EDIT: aw and i hawe newest drivers 
EDIT2: i was messing with that rivatunner and found this , doesnt look good
http://img150.imageshack.us/img150/2196/problemaz.jpg
EDIT3: aw cmon some1 plz =-(... few more minutes and i gona trow my pc trough the window , i lost all hopes of fixing this ****


and made few more info pictures that doesnt look good on everest http://img141.imageshack.us/gal.php?g=ultrabad2.jpg


----------



## greenbrucelee (Apr 24, 2007)

Farkeman said:


> hello when i bought this video card i had like 60-80 fps , now i hawe just 20~ even less , dont know what to do found some kinda other post and some1 said to download rivatunner but dont know what to do next =/
> 
> tell me what info you need il tell everything
> 
> ...



Have you got the latest drivers installed?


----------



## Farkeman (Mar 17, 2009)

yes i hawe latest drivers for nvidia video card


----------



## linderman (May 20, 2005)

your cpu looks too hot to me ............. its probably throttling back in speed to reduce heat


I would start by removing the heat sink ..........clean off old thermal grease ..........and then remove very thin layer of new thermal grease ............ apply so thin ......just like a coat of paint you can almost see thru


----------



## raphapablap (Apr 3, 2009)

I remember I used to have graphics card/fps issues which eventually caused the graphics card to burn, mainly neglect on my part I guess, but after buying a new card, cleaning out the computer and removing the heat sink, cleaning off the old grease and putting new paste on, the card worked better but not perfect, so I ended up buying a more powerful power supply and not had any problems since.

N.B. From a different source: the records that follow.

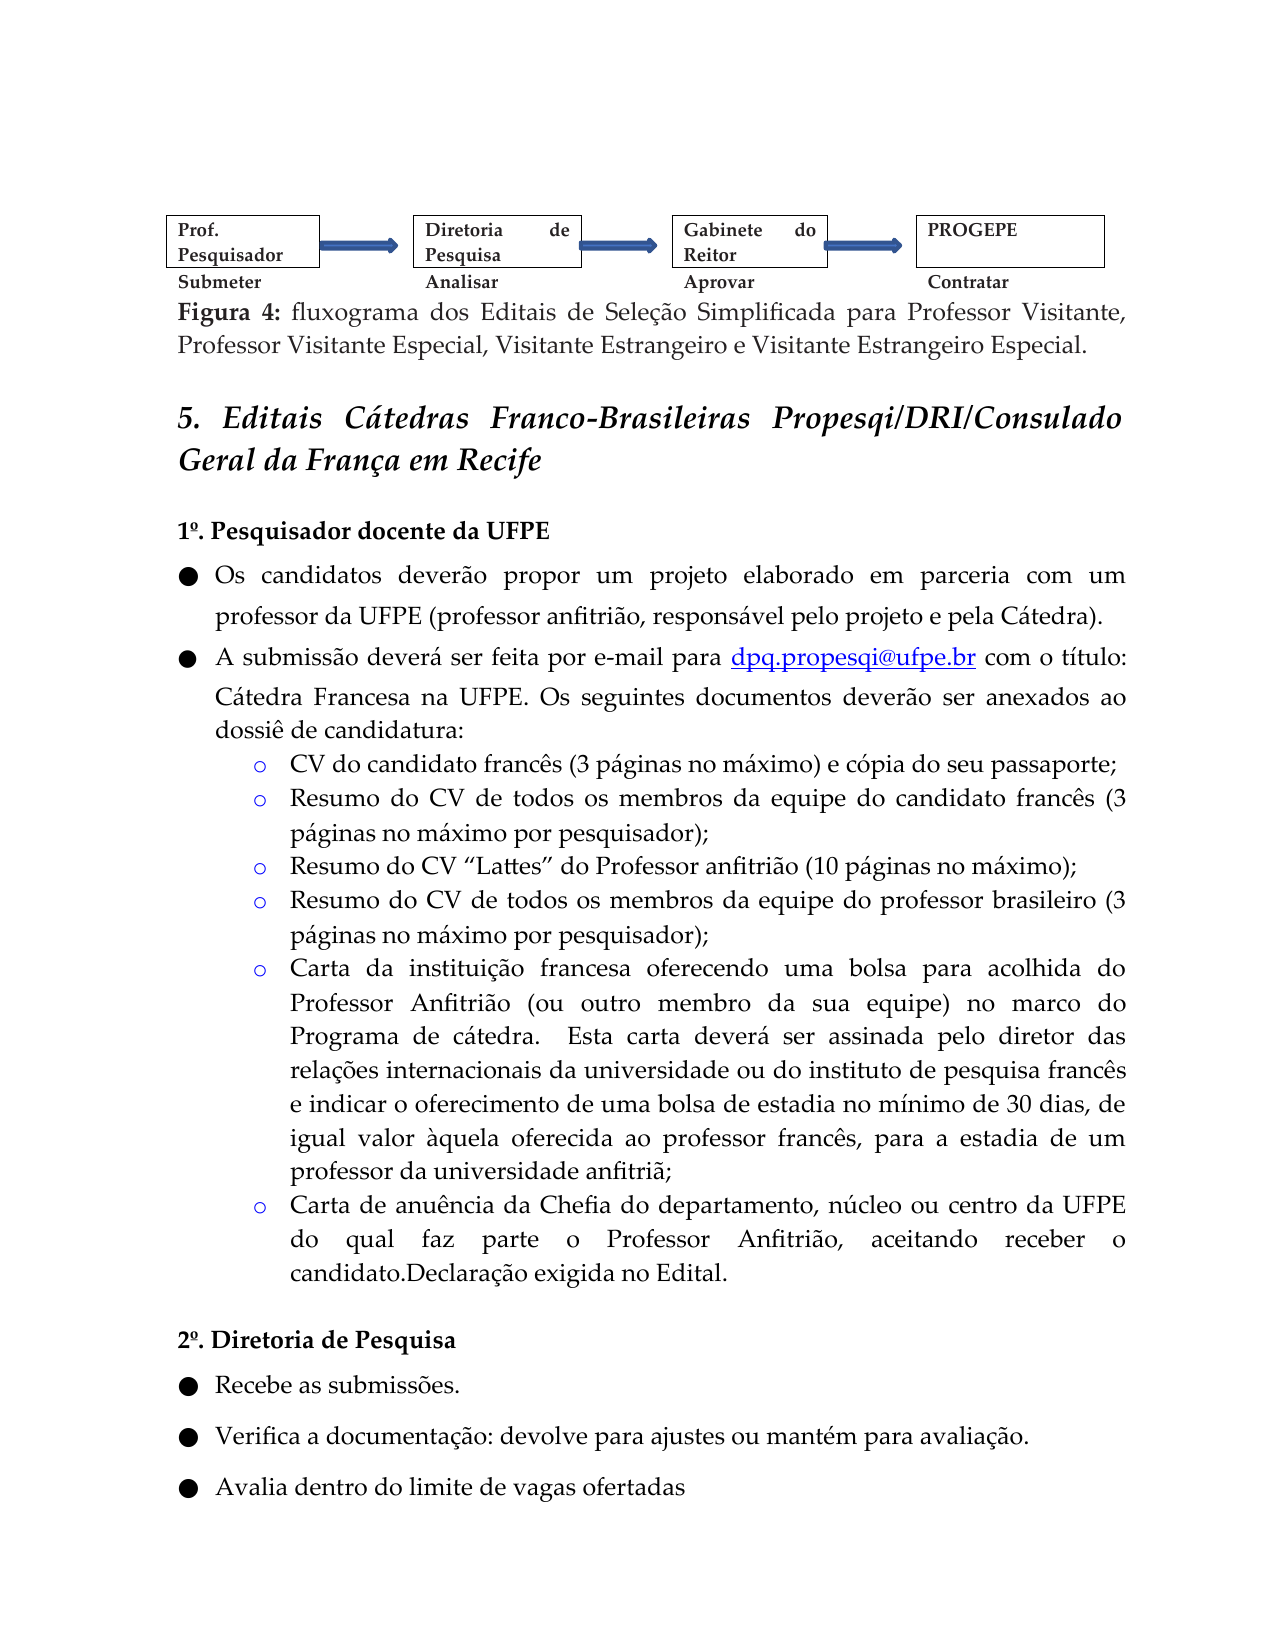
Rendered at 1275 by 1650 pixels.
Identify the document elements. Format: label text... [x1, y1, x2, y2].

table_header [828, 215, 916, 267]
text 2º. Diretoria de Pesquisa [177, 1322, 1127, 1356]
text Figura 4: fluxograma dos Editais de Seleção Simplificada para Professor Visitante, Professor Visitante Especial, Visitante Estrangeiro e Visitante Estrangeiro Especial. [177, 293, 1127, 361]
table_header Gabinete do Reitor [673, 216, 827, 267]
list Resumo do CV “Lattes” do Professor anfitrião (10 páginas no máximo); [252, 848, 1127, 882]
table_cell [827, 267, 916, 293]
table_cell Analisar [414, 268, 581, 293]
list Avalia dentro do limite de vagas ofertadas [177, 1458, 1127, 1510]
list A submissão deverá ser feita por e-mail para dpq.propesqi@ufpe.br com o título: Cátedra Francesa na UFPE. Os seguintes documentos deverão ser anexados ao dossiê de candidatura: [177, 632, 1127, 746]
table_cell Contratar [916, 268, 1104, 293]
list Os candidatos deverão propor um projeto elaborado em parceria com um professor da UFPE (professor anfitrião, responsável pelo projeto e pela Cátedra). [177, 547, 1127, 632]
table_cell [320, 267, 414, 293]
table_header PROGEPE [917, 216, 1104, 267]
text 1º. Pesquisador docente da UFPE [177, 513, 1127, 547]
list Carta da instituição francesa oferecendo uma bolsa para acolhida do Professor Anfitrião (ou outro membro da sua equipe) no marco do Programa de cátedra. Esta carta deverá ser assinada pelo diretor das relações internacionais da universidade ou do instituto de pesquisa francês e indicar o oferecimento de uma bolsa de estadia no mínimo de 30 dias, de igual valor àquela oferecida ao professor francês, para a estadia de um professor da universidade anfitriã; [252, 950, 1127, 1187]
list Recebe as submissões. [177, 1356, 1127, 1407]
table_header [320, 215, 413, 267]
table_cell Aprovar [672, 268, 827, 293]
table_header Diretoria de Pesquisa [414, 216, 581, 267]
table_header Prof. Pesquisador [167, 216, 319, 267]
list Resumo do CV de todos os membros da equipe do candidato francês (3 páginas no máximo por pesquisador); [252, 780, 1127, 848]
list Carta de anuência da Chefia do departamento, núcleo ou centro da UFPE do qual faz parte o Professor Anfitrião, aceitando receber o candidato.Declaração exigida no Edital. [252, 1187, 1127, 1288]
list CV do candidato francês (3 páginas no máximo) e cópia do seu passaporte; [252, 746, 1127, 780]
table_cell Submeter [166, 268, 319, 293]
list Resumo do CV de todos os membros da equipe do professor brasileiro (3 páginas no máximo por pesquisador); [252, 882, 1127, 950]
list Verifica a documentação: devolve para ajustes ou mantém para avaliação. [177, 1407, 1127, 1458]
table_cell [581, 267, 672, 293]
text 5. Editais Cátedras Franco-Brasileiras Propesqi/DRI/Consulado Geral da França em Recife [177, 395, 1127, 479]
table_header [582, 215, 672, 267]
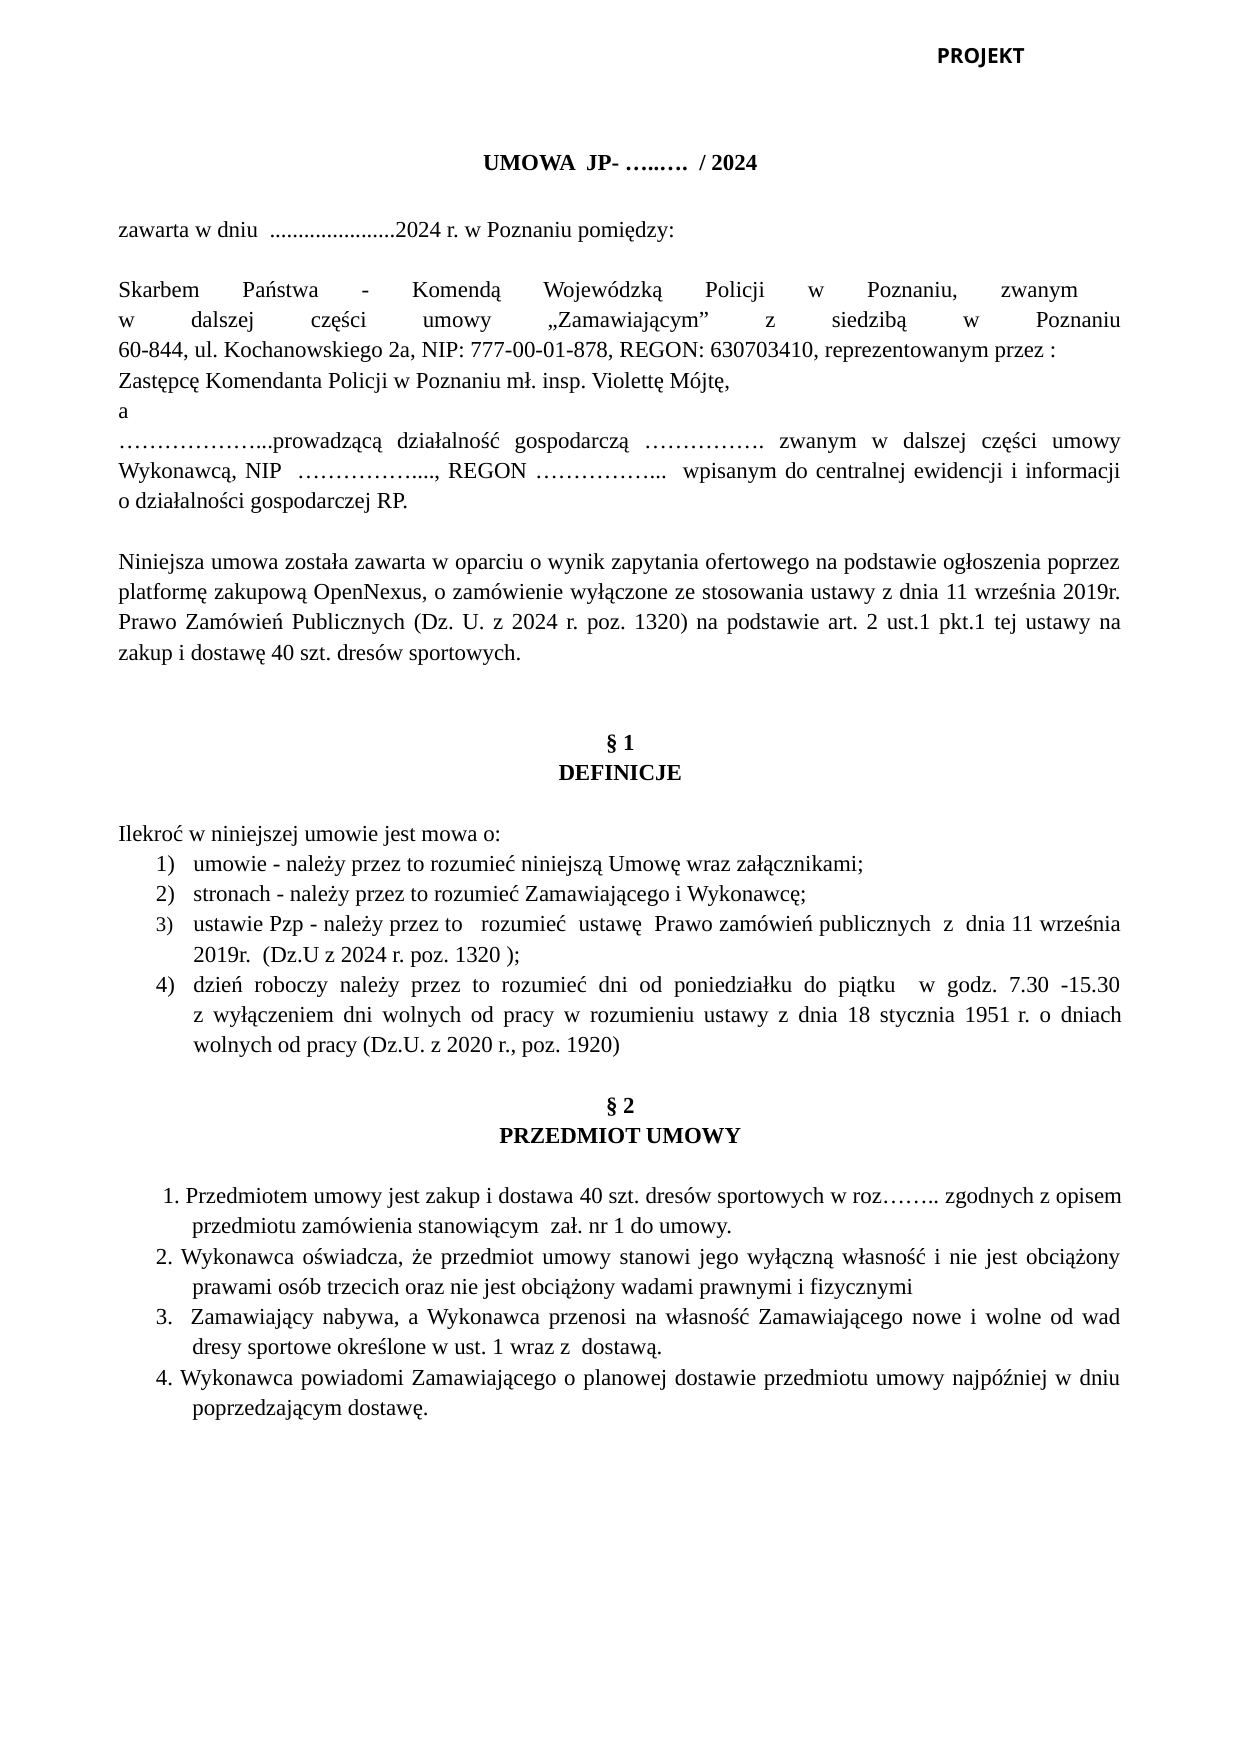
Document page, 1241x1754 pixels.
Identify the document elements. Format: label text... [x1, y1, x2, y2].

text UMOWA JP- …..…. / 2024 [118, 149, 1122, 175]
text Niniejsza umowa została zawarta w oparciu o wynik zapytania ofertowego na podstawie ogłoszenia poprzez platformę zakupową OpenNexus, o zamówienie wyłączone ze stosowania ustawy z dnia 11 września 2019r. Prawo Zamówień Publicznych (Dz. U. z 2024 r. poz. 1320) na podstawie art. 2 ust.1 pkt.1 tej ustawy na zakup i dostawę 40 szt. dresów sportowych. [118, 548, 1122, 665]
text ………………...prowadzącą działalność gospodarczą ……………. zwanym w dalszej części umowy Wykonawcą, NIP ……………...., REGON ……………... wpisanym do centralnej ewidencji i informacji o działalności gospodarczej RP. [118, 427, 1122, 514]
text 2. Wykonawca oświadcza, że przedmiot umowy stanowi jego wyłączną własność i nie jest obciążony prawami osób trzecich oraz nie jest obciążony wadami prawnymi i fizycznymi [156, 1243, 1122, 1299]
text 3. Zamawiający nabywa, a Wykonawca przenosi na własność Zamawiającego nowe i wolne od wad dresy sportowe określone w ust. 1 wraz z dostawą. [156, 1303, 1122, 1360]
list stronach - należy przez to rozumieć Zamawiającego i Wykonawcę; [156, 880, 1122, 907]
text 1. Przedmiotem umowy jest zakup i dostawa 40 szt. dresów sportowych w roz…….. zgodnych z opisem przedmiotu zamówienia stanowiącym zał. nr 1 do umowy. [162, 1182, 1122, 1239]
text 4. Wykonawca powiadomi Zamawiającego o planowej dostawie przedmiotu umowy najpóźniej w dniu poprzedzającym dostawę. [156, 1364, 1122, 1420]
text Skarbem Państwa - Komendą Wojewódzką Policji w Poznaniu, zwanym w dalszej części umowy „Zamawiającym” z siedzibą w Poznaniu 60-844, ul. Kochanowskiego 2a, NIP: 777-00-01-878, REGON: 630703410, reprezentowanym przez : [118, 276, 1122, 363]
text DEFINICJE [118, 759, 1122, 786]
text Ilekroć w niniejszej umowie jest mowa o: [118, 820, 1122, 846]
text zawarta w dniu ......................2024 r. w Poznaniu pomiędzy: [118, 216, 1122, 242]
text § 1 [118, 729, 1122, 756]
list dzień roboczy należy przez to rozumieć dni od poniedziałku do piątku w godz. 7.30 -15.30 z wyłączeniem dni wolnych od pracy w rozumieniu ustawy z dnia 18 stycznia 1951 r. o dniach wolnych od pracy (Dz.U. z 2020 r., poz. 1920) [156, 971, 1122, 1058]
list ustawie Pzp - należy przez to rozumieć ustawę Prawo zamówień publicznych z dnia 11 września 2019r. (Dz.U z 2024 r. poz. 1320 ); [156, 911, 1122, 967]
text PRZEDMIOT UMOWY [118, 1122, 1122, 1148]
text § 2 [118, 1092, 1122, 1118]
text a [118, 397, 1122, 423]
list umowie - należy przez to rozumieć niniejszą Umowę wraz załącznikami; [156, 850, 1122, 876]
text Zastępcę Komendanta Policji w Poznaniu mł. insp. Violettę Mójtę, [118, 367, 1122, 393]
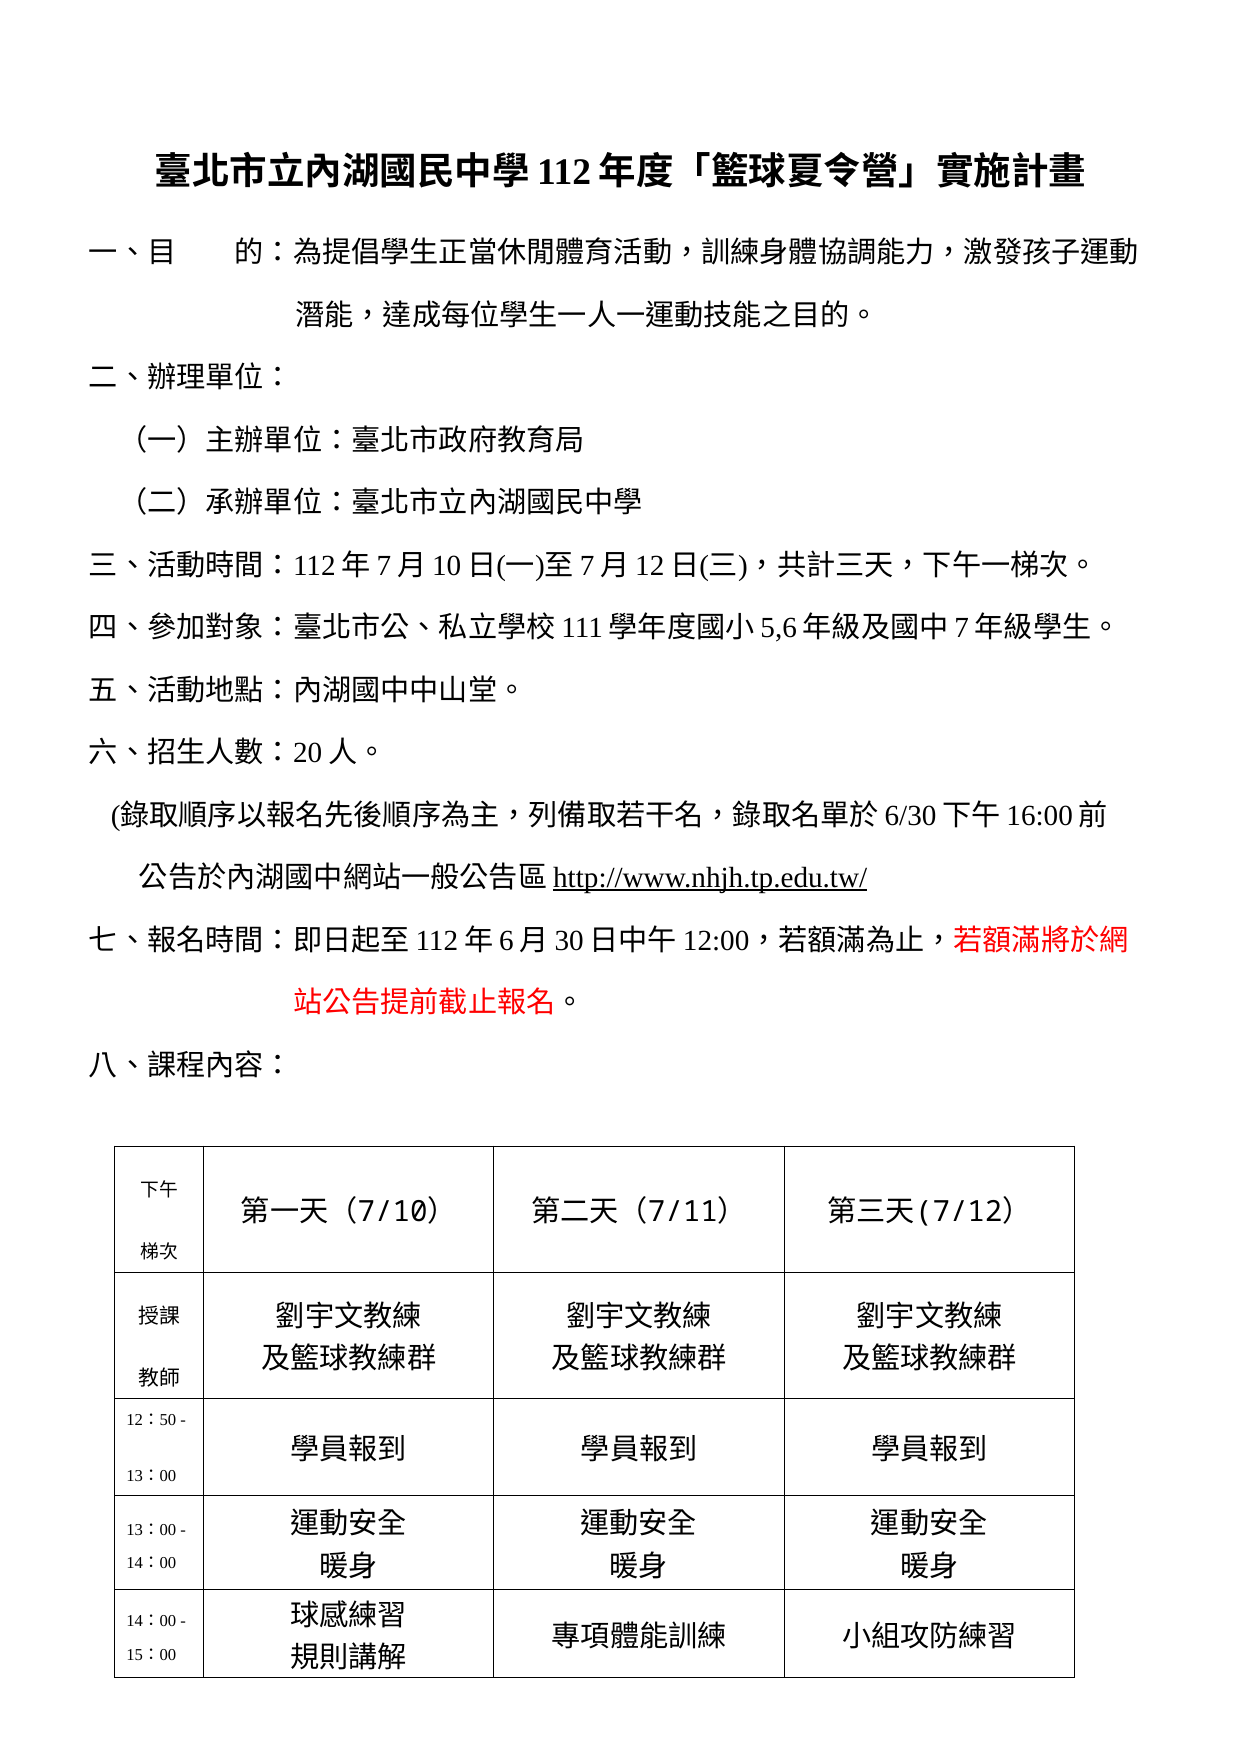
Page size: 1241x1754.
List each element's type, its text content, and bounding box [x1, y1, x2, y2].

table_cell 專項體能訓練 [494, 1590, 784, 1677]
table_header 第一天（7/10） [204, 1147, 493, 1272]
table_cell 劉宇文教練 及籃球教練群 [785, 1273, 1074, 1398]
text （一）主辦單位：臺北市政府教育局 [89, 396, 1152, 458]
text 六、招生人數：20人。 [89, 708, 1152, 771]
table_cell 學員報到 [494, 1399, 784, 1494]
table_cell 劉宇文教練 及籃球教練群 [204, 1273, 493, 1398]
text 五、活動地點：內湖國中中山堂。 [89, 646, 1152, 708]
table_cell 13：00 - 14：00 [115, 1496, 203, 1589]
text 四、參加對象：臺北市公、私立學校111學年度國小5,6年級及國中7年級學生。 [89, 583, 1152, 646]
table_cell 學員報到 [785, 1399, 1074, 1494]
table_cell 球感練習 規則講解 [204, 1590, 493, 1677]
table_cell 學員報到 [204, 1399, 493, 1494]
table_header 下午 梯次 [115, 1147, 203, 1272]
table_cell 運動安全 暖身 [494, 1496, 784, 1589]
table_header 第三天(7/12） [785, 1147, 1074, 1272]
text 八、課程內容： [89, 1021, 1152, 1083]
table_cell 運動安全 暖身 [785, 1496, 1074, 1589]
table_cell 授課 教師 [115, 1273, 203, 1398]
table_cell 小組攻防練習 [785, 1590, 1074, 1677]
text （二）承辦單位：臺北市立內湖國民中學 [89, 458, 1152, 521]
text 一、目 的：為提倡學生正當休閒體育活動，訓練身體協調能力，激發孩子運動潛能，達成每位學生一人一運動技能之目的。 [89, 208, 1152, 333]
table_cell 14：00 - 15：00 [115, 1590, 203, 1677]
text 公告於內湖國中網站一般公告區http://www.nhjh.tp.edu.tw/ [139, 833, 1152, 896]
text 三、活動時間：112年7月10日(一)至7月12日(三)，共計三天，下午一梯次。 [89, 521, 1152, 583]
text (錄取順序以報名先後順序為主，列備取若干名，錄取名單於6/30下午16:00前 [89, 771, 1152, 833]
table_header 第二天（7/11） [494, 1147, 784, 1272]
table_cell 運動安全 暖身 [204, 1496, 493, 1589]
table_cell 劉宇文教練 及籃球教練群 [494, 1273, 784, 1398]
text 臺北市立內湖國民中學112年度「籃球夏令營」實施計畫 [89, 127, 1152, 189]
table_cell 12：50 - 13：00 [115, 1399, 203, 1494]
text 七、報名時間：即日起至112年6月30日中午12:00，若額滿為止，若額滿將於網站公告提前截止報名。 [89, 896, 1152, 1021]
text 二、辦理單位： [89, 333, 1152, 396]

Dunno if that has any relevance but still...


----------



## linderman (May 20, 2005)

raphapablap said:


> I remember I used to have graphics card/fps issues which eventually caused the graphics card to burn, mainly neglect on my part I guess, but after buying a new card, cleaning out the computer and removing the heat sink, cleaning off the old grease and putting new paste on, the card worked better but not perfect, so I ended up buying a more powerful power supply and not had any problems since.
> 
> Dunno if that has any relevance but still...






it could very well! thanks for taking the time to share ray:


----------



## Farkeman (Mar 17, 2009)

i cleaned my my video card with super stron vacume cleaner  now its like 40 fps ~ but still not it used to be =/ thnx for help every1!


----------